▶ _Study text_
%%
Before concluding, the court continued the sentencing hearing for three weeks to
address restitution. At that time, Juarez again objected to the lack of notice to register but
again offered no evidence and asked for no additional time to present evidence. The court
issued its ruling on restitution and Juarez' sentence became final.
Juarez then appealed. A panel of the Court of Appeals rejected his arguments and
affirmed the district court's order. We granted review solely to consider whether the
notice provided by the district court violated Juarez' right to due process.
%%
▶ _Data extracts_
%%
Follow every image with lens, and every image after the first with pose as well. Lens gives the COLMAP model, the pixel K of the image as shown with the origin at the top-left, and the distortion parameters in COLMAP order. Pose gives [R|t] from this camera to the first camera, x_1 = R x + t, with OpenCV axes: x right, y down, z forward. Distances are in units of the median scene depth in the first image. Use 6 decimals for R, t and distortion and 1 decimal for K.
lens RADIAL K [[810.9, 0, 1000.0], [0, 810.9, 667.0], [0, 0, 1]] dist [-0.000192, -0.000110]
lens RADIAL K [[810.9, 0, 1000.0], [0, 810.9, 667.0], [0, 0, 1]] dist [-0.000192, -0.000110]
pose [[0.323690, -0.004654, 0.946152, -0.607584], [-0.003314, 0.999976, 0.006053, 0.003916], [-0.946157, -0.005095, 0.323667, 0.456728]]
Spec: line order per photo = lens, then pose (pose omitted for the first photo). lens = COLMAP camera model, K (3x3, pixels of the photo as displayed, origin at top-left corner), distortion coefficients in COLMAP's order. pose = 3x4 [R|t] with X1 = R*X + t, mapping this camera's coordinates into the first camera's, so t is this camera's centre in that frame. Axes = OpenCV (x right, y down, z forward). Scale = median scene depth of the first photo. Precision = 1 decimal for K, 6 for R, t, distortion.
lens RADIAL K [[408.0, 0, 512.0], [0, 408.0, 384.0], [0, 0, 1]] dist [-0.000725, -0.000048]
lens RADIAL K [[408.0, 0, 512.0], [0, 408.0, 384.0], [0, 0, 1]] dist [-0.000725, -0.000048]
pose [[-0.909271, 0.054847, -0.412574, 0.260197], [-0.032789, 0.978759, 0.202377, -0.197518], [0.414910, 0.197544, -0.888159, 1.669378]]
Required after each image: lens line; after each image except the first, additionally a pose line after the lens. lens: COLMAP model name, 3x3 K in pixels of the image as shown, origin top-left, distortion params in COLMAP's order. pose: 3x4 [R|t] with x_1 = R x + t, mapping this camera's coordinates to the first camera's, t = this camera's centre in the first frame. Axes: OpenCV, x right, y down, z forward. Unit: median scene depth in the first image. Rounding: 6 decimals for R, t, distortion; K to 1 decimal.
%%
List every action that a court takes in the passage on Juarez's sentencing and appeal, including the court that refers to itself as "We."

▶ _Solution_
- Continued the sentencing hearing for three weeks to address restitution
- Issued its ruling on restitution
- Rejected Juarez' arguments (a panel of the Court of Appeals)
- Affirmed the district court's order (a panel of the Court of Appeals)
- Granted review solely to consider whether the notice provided by the district court violated Juarez' right to due process